Bairros

Nos cruzamentos, ambulantes ‘ralam’ para garantir sustento

Rodrigo Ferrari
| Tempo de leitura: 2 min

Quem pensa que apenas os catadores de papel “ralam” para sobreviver deveria procurar conhecer a realidade dos vendedores ambulantes que trabalham nos cruzamentos de ruas e avenidas da cidade. Alexandre Silva Rodrigues está nesse “ramo” há 10 anos, comercializando artigos para automóveis no cruzamento da rua Gustavo Maciel com a avenida Duque de Caxias.

Ele está atualmente com 32 anos, portanto não seria exagero supor que este tenha sido seu primeiro “emprego”. “Na verdade eu havia trabalhado durante um tempo como auxiliar de expedição numa fábrica. Depois que saí de lá vim para este lugar, onde estou até hoje”, conta.

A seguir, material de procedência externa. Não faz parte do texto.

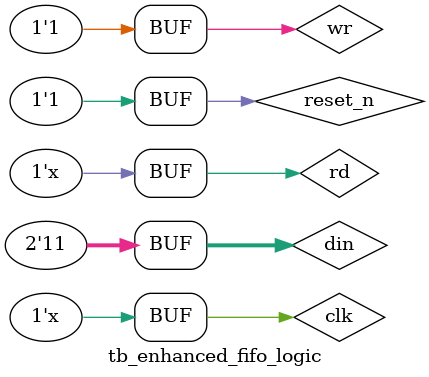
<source format=v>

module	tb_enhanced_fifo_logic # (
	parameter 	abits = 3,
	parameter 	dbits = 2,
	parameter	rd_pkt = 2)();
    
	reg	clk;
	reg 	reset_n;
	reg 	wr;					// write to the stack 
	reg 	rd;					// read from the stack
	reg 	[1:0] din;		
	wire	empty;				// stack empty
	wire	full;				// stack full
	wire	[7:0] dout;  	// ram

initial begin        

	clk = 1;       	
  	reset_n = 1;   
  	wr = 'x;
	rd = 'x;
	din= 1;
// reset system	
  	#10 
  	reset_n = 0;    
  	#20 
	reset_n = 1;
	#10
// wring data
	wr = 1;
	#20
	din=2;
	#20
	din=3;
	#20
	wr=1;


//	rd=0;
//	#10
//	din=1;
//	wr=0;
//	rd=1;
//	#40
//	din=2;
//	wr=1;
//	rd=0;
//	#10
//	din=3;
//	wr=1;
//	rd=0;
//	#20
//	din=1;
//	wr=1;
//	rd=0;
//	#100
//	din=5;
//	wr=0;
//	rd=1;
//	#10
//	din=3;
//	wr=0;
//	rd=1;
//	#40
//	din=4;
//	wr=1;
//	rd=0;
//	#10
//	din=5;
//	wr=1;
//	rd=0;
//	#20
//	din=6;
//	wr=1;
//	rd=0;
//	#40
//	din=4;
//	wr=1;
//	rd=1;
	
	

 
end

always begin
  #5 clk = ~clk; 
end


enhanced_fifo_logic U_fifo (
	.clk(clk),
	.reset_n(reset_n),
	.write(wr),
	.read(rd),
	.din(din),
	.empty(empty),
	.full(full),
	.dout(dout));

endmodule

</source>
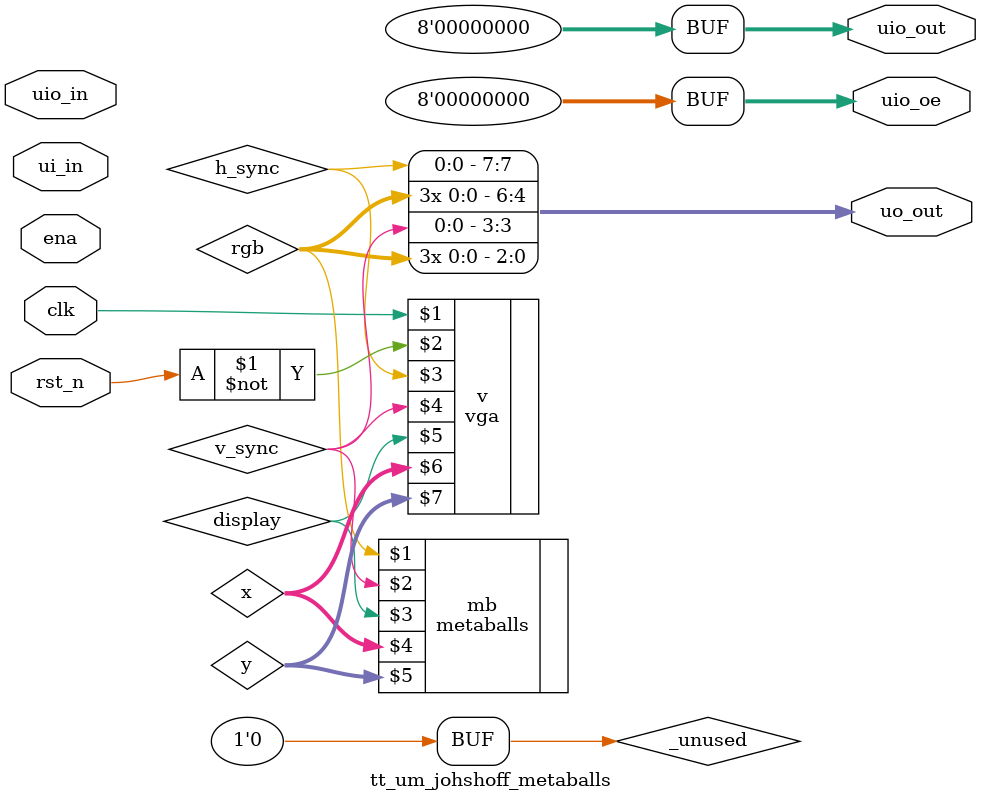
<source format=v>
/*
 * Copyright (c) 2024 Johannes Hoff
 * SPDX-License-Identifier: Apache-2.0
 */

`default_nettype none

module tt_um_johshoff_metaballs (
    input  wire [7:0] ui_in,    // Dedicated inputs
    output wire [7:0] uo_out,   // Dedicated outputs
    input  wire [7:0] uio_in,   // IOs: Input path
    output wire [7:0] uio_out,  // IOs: Output path
    output wire [7:0] uio_oe,   // IOs: Enable path (active high: 0=input, 1=output)
    input  wire       ena,      // always 1 when the design is powered, so you can ignore it
    input  wire       clk,      // clock
    input  wire       rst_n     // reset_n - low to reset
);
  wire display;
  wire rgb;
  wire[9:0] x;
  wire[9:0] y;

  wire h_sync;
  wire v_sync;
  assign uo_out = {h_sync, rgb, rgb, rgb, v_sync, rgb, rgb, rgb};
  assign uio_out = 0;
  assign uio_oe = 0;

  metaballs mb(
    rgb, v_sync,
    display,
    x,
    y
  );

  vga v(
    clk,
    ~rst_n,
    h_sync, v_sync,
    display,
    x,
    y
  );

  // List all unused inputs to prevent warnings
  wire _unused = &{ena, ui_in, uio_in, 1'b0};

endmodule

</source>
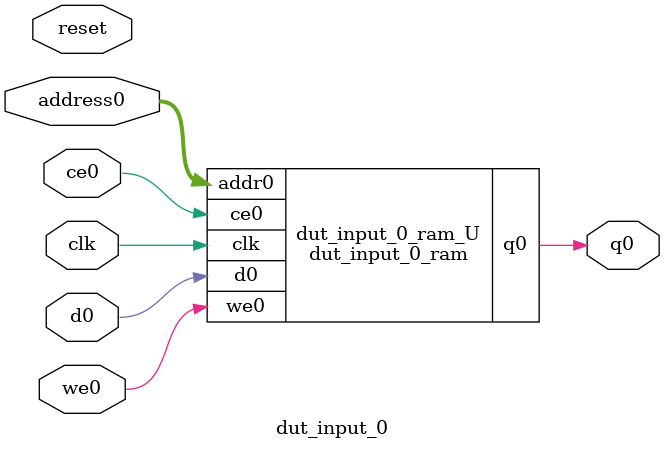
<source format=v>

`timescale 1 ns / 1 ps
module dut_input_0_ram (addr0, ce0, d0, we0, q0,  clk);

parameter DWIDTH = 1;
parameter AWIDTH = 11;
parameter MEM_SIZE = 1296;

input[AWIDTH-1:0] addr0;
input ce0;
input[DWIDTH-1:0] d0;
input we0;
output reg[DWIDTH-1:0] q0;
input clk;

(* ram_style = "block" *)reg [DWIDTH-1:0] ram[MEM_SIZE-1:0];




always @(posedge clk)  
begin 
    if (ce0) 
    begin
        if (we0) 
        begin 
            ram[addr0] <= d0; 
            q0 <= d0;
        end 
        else 
            q0 <= ram[addr0];
    end
end


endmodule


`timescale 1 ns / 1 ps
module dut_input_0(
    reset,
    clk,
    address0,
    ce0,
    we0,
    d0,
    q0);

parameter DataWidth = 32'd1;
parameter AddressRange = 32'd1296;
parameter AddressWidth = 32'd11;
input reset;
input clk;
input[AddressWidth - 1:0] address0;
input ce0;
input we0;
input[DataWidth - 1:0] d0;
output[DataWidth - 1:0] q0;



dut_input_0_ram dut_input_0_ram_U(
    .clk( clk ),
    .addr0( address0 ),
    .ce0( ce0 ),
    .d0( d0 ),
    .we0( we0 ),
    .q0( q0 ));

endmodule


</source>
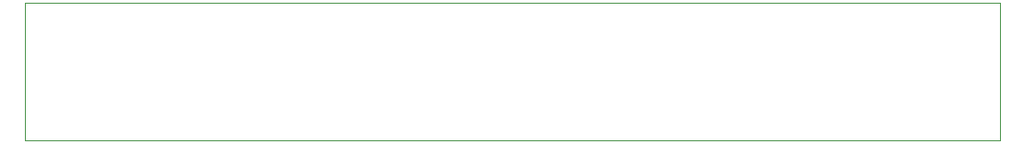
<source format=gbr>
G04 #@! TF.GenerationSoftware,KiCad,Pcbnew,5.1.2*
G04 #@! TF.CreationDate,2019-08-19T17:44:21-07:00*
G04 #@! TF.ProjectId,Prototype-PCB,50726f74-6f74-4797-9065-2d5043422e6b,rev?*
G04 #@! TF.SameCoordinates,Original*
G04 #@! TF.FileFunction,Profile,NP*
%FSLAX46Y46*%
G04 Gerber Fmt 4.6, Leading zero omitted, Abs format (unit mm)*
G04 Created by KiCad (PCBNEW 5.1.2) date 2019-08-19 17:44:21*
%MOMM*%
%LPD*%
G04 APERTURE LIST*
%ADD10C,0.050000*%
G04 APERTURE END LIST*
D10*
X92456000Y-107950000D02*
X181864000Y-107950000D01*
X181864000Y-107950000D02*
X181864000Y-95377000D01*
X181864000Y-95377000D02*
X92456000Y-95377000D01*
X92456000Y-95377000D02*
X92456000Y-107950000D01*
M02*

</source>
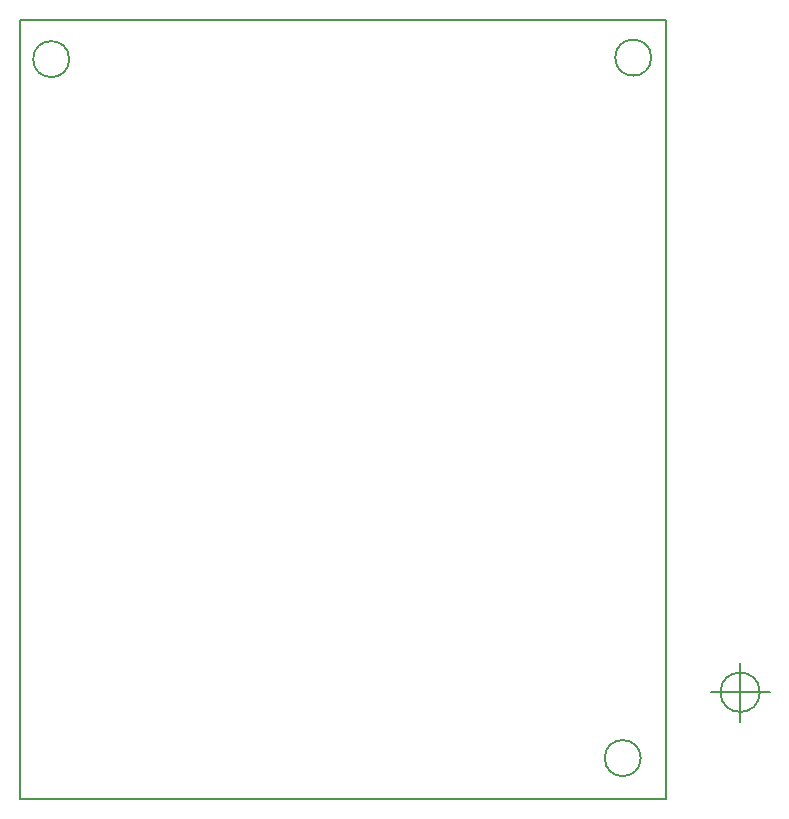
<source format=gbr>
G04 #@! TF.GenerationSoftware,KiCad,Pcbnew,(5.1.8)-1*
G04 #@! TF.CreationDate,2021-03-02T12:26:28+01:00*
G04 #@! TF.ProjectId,Lokstyrning,4c6f6b73-7479-4726-9e69-6e672e6b6963,rev?*
G04 #@! TF.SameCoordinates,Original*
G04 #@! TF.FileFunction,Profile,NP*
%FSLAX46Y46*%
G04 Gerber Fmt 4.6, Leading zero omitted, Abs format (unit mm)*
G04 Created by KiCad (PCBNEW (5.1.8)-1) date 2021-03-02 12:26:28*
%MOMM*%
%LPD*%
G01*
G04 APERTURE LIST*
G04 #@! TA.AperFunction,Profile*
%ADD10C,0.150000*%
G04 #@! TD*
G04 APERTURE END LIST*
D10*
X225044000Y-115824000D02*
G75*
G03*
X225044000Y-115824000I-1524000J0D01*
G01*
X227203000Y-53340000D02*
X172466000Y-53340000D01*
X227203000Y-119253000D02*
X227203000Y-53340000D01*
X172466000Y-119253000D02*
X172466000Y-53340000D01*
X227203000Y-119253000D02*
X172466000Y-119253000D01*
X235130766Y-110248700D02*
G75*
G03*
X235130766Y-110248700I-1666666J0D01*
G01*
X230964100Y-110248700D02*
X235964100Y-110248700D01*
X233464100Y-107748700D02*
X233464100Y-112748700D01*
X225933000Y-56515000D02*
G75*
G03*
X225933000Y-56515000I-1524000J0D01*
G01*
X176657000Y-56642000D02*
G75*
G03*
X176657000Y-56642000I-1524000J0D01*
G01*
M02*

</source>
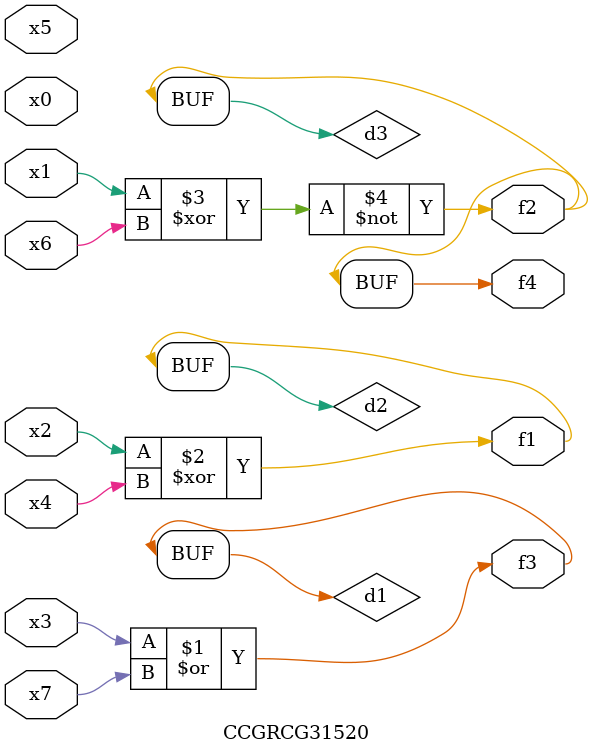
<source format=v>
module CCGRCG31520(
	input x0, x1, x2, x3, x4, x5, x6, x7,
	output f1, f2, f3, f4
);

	wire d1, d2, d3;

	or (d1, x3, x7);
	xor (d2, x2, x4);
	xnor (d3, x1, x6);
	assign f1 = d2;
	assign f2 = d3;
	assign f3 = d1;
	assign f4 = d3;
endmodule

</source>
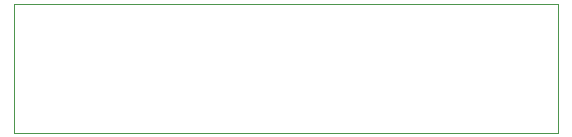
<source format=gbr>
%TF.GenerationSoftware,KiCad,Pcbnew,8.99.0-187-g1297ddc88d*%
%TF.CreationDate,2024-03-10T18:50:10-06:00*%
%TF.ProjectId,Carrot on a Twig,43617272-6f74-4206-9f6e-206120547769,rev?*%
%TF.SameCoordinates,Original*%
%TF.FileFunction,Profile,NP*%
%FSLAX46Y46*%
G04 Gerber Fmt 4.6, Leading zero omitted, Abs format (unit mm)*
G04 Created by KiCad (PCBNEW 8.99.0-187-g1297ddc88d) date 2024-03-10 18:50:10*
%MOMM*%
%LPD*%
G01*
G04 APERTURE LIST*
%TA.AperFunction,Profile*%
%ADD10C,0.050000*%
%TD*%
G04 APERTURE END LIST*
D10*
X45840000Y-38920000D02*
X91940000Y-38920000D01*
X91940000Y-49920000D01*
X45840000Y-49920000D01*
X45840000Y-38920000D01*
M02*

</source>
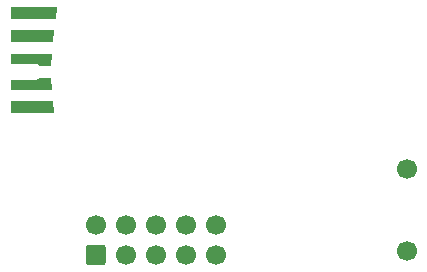
<source format=gbs>
%TF.GenerationSoftware,KiCad,Pcbnew,(5.1.5)-3*%
%TF.CreationDate,2020-11-29T17:59:18-06:00*%
%TF.ProjectId,ePenguin-Debug,6550656e-6775-4696-9e2d-44656275672e,rev?*%
%TF.SameCoordinates,Original*%
%TF.FileFunction,Soldermask,Bot*%
%TF.FilePolarity,Negative*%
%FSLAX46Y46*%
G04 Gerber Fmt 4.6, Leading zero omitted, Abs format (unit mm)*
G04 Created by KiCad (PCBNEW (5.1.5)-3) date 2020-11-29 17:59:18*
%MOMM*%
%LPD*%
G04 APERTURE LIST*
%ADD10C,1.700000*%
%ADD11C,0.100000*%
G04 APERTURE END LIST*
D10*
%TO.C,CON1*%
X135128000Y-77212000D03*
X135128000Y-84212000D03*
%TD*%
%TO.C,J3*%
X118960000Y-81960000D03*
X116420000Y-81960000D03*
X113880000Y-81960000D03*
X111340000Y-81960000D03*
X108800000Y-81960000D03*
X118960000Y-84500000D03*
X116420000Y-84500000D03*
X113880000Y-84500000D03*
X111340000Y-84500000D03*
D11*
G36*
X109424504Y-83651204D02*
G01*
X109448773Y-83654804D01*
X109472571Y-83660765D01*
X109495671Y-83669030D01*
X109517849Y-83679520D01*
X109538893Y-83692133D01*
X109558598Y-83706747D01*
X109576777Y-83723223D01*
X109593253Y-83741402D01*
X109607867Y-83761107D01*
X109620480Y-83782151D01*
X109630970Y-83804329D01*
X109639235Y-83827429D01*
X109645196Y-83851227D01*
X109648796Y-83875496D01*
X109650000Y-83900000D01*
X109650000Y-85100000D01*
X109648796Y-85124504D01*
X109645196Y-85148773D01*
X109639235Y-85172571D01*
X109630970Y-85195671D01*
X109620480Y-85217849D01*
X109607867Y-85238893D01*
X109593253Y-85258598D01*
X109576777Y-85276777D01*
X109558598Y-85293253D01*
X109538893Y-85307867D01*
X109517849Y-85320480D01*
X109495671Y-85330970D01*
X109472571Y-85339235D01*
X109448773Y-85345196D01*
X109424504Y-85348796D01*
X109400000Y-85350000D01*
X108200000Y-85350000D01*
X108175496Y-85348796D01*
X108151227Y-85345196D01*
X108127429Y-85339235D01*
X108104329Y-85330970D01*
X108082151Y-85320480D01*
X108061107Y-85307867D01*
X108041402Y-85293253D01*
X108023223Y-85276777D01*
X108006747Y-85258598D01*
X107992133Y-85238893D01*
X107979520Y-85217849D01*
X107969030Y-85195671D01*
X107960765Y-85172571D01*
X107954804Y-85148773D01*
X107951204Y-85124504D01*
X107950000Y-85100000D01*
X107950000Y-83900000D01*
X107951204Y-83875496D01*
X107954804Y-83851227D01*
X107960765Y-83827429D01*
X107969030Y-83804329D01*
X107979520Y-83782151D01*
X107992133Y-83761107D01*
X108006747Y-83741402D01*
X108023223Y-83723223D01*
X108041402Y-83706747D01*
X108061107Y-83692133D01*
X108082151Y-83679520D01*
X108104329Y-83669030D01*
X108127429Y-83660765D01*
X108151227Y-83654804D01*
X108175496Y-83651204D01*
X108200000Y-83650000D01*
X109400000Y-83650000D01*
X109424504Y-83651204D01*
G37*
%TD*%
%TO.C,J1*%
G36*
X101600000Y-72500000D02*
G01*
X101600000Y-71500000D01*
X105200000Y-71500000D01*
X105300000Y-72500000D01*
X101600000Y-72500000D01*
G37*
G36*
X105200000Y-66500000D02*
G01*
X101600000Y-66500000D01*
X101600000Y-65500000D01*
X105300000Y-65500000D01*
X105200000Y-66500000D01*
G37*
G36*
X105400000Y-64500000D02*
G01*
X101600000Y-64500000D01*
X101600000Y-63500000D01*
X105500000Y-63500000D01*
X105400000Y-64500000D01*
G37*
G36*
X101600000Y-70500000D02*
G01*
X101600000Y-69700000D01*
X103610000Y-69700000D01*
X103720000Y-69690000D01*
X103800000Y-69670000D01*
X103860000Y-69650000D01*
X103910000Y-69630000D01*
X103960000Y-69600000D01*
X104020000Y-69560000D01*
X104070000Y-69520000D01*
X104090000Y-69500000D01*
X105000000Y-69500000D01*
X105100000Y-70500000D01*
X101600000Y-70500000D01*
G37*
G36*
X105000000Y-68500000D02*
G01*
X104090000Y-68500000D01*
X104070000Y-68480000D01*
X104020000Y-68440000D01*
X103960000Y-68400000D01*
X103910000Y-68370000D01*
X103860000Y-68350000D01*
X103800000Y-68330000D01*
X103720000Y-68310000D01*
X103610000Y-68300000D01*
X101600000Y-68300000D01*
X101600000Y-67500000D01*
X105100000Y-67500000D01*
X105000000Y-68500000D01*
G37*
%TD*%
M02*

</source>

Rodrigues ganha em média R$ 600,00, ao mês, quantia parecida à que Reinaldo Francelim consegue com a venda de capas para bancos de carros. A semelhança entre os dois não se resume aos rendimentos obtidos.

Assim como Rodrigues, Francelim também trabalha há bastante tempo no comércio de rua. “Vendo neste mesmo local (cruzamento das avenidas Nações Unidas e Rodrigues Alves) desde 1990. Já posso pedir usucapião da rua”, brinca.

No caso dele, a opção pelo comércio informal não veio por acaso. Francelim havia trabalhado durante vários anos como vendedor em papelarias da cidade, atividade que deixou de exercer em virtude de uma doença degenerativa nas córneas.

“Enquanto eu enxergava dava para trabalhar, mas foi ficando complicado e chegou um momento em que já não conseguia ler ou fazer contas. Achei melhor sair antes que desse problema”, conta.

Hoje, enquanto aguarda na fila para receber um transplante de córnea, Francelim segue com seu comércio de capas para bancos de carros. Ele também vende caldo de cana e isso não deixa de ser tanto irônico.

Quando trabalhava com carteira assinada, Francelim foi obrigado a sair do emprego por causa da doença. Hoje, mesmos em enxergar, ele tem de se dedicar a dois trabalhos informais para poder obter sustento. “Fazer o quê? Tenho que ganhar a vida...”, diz.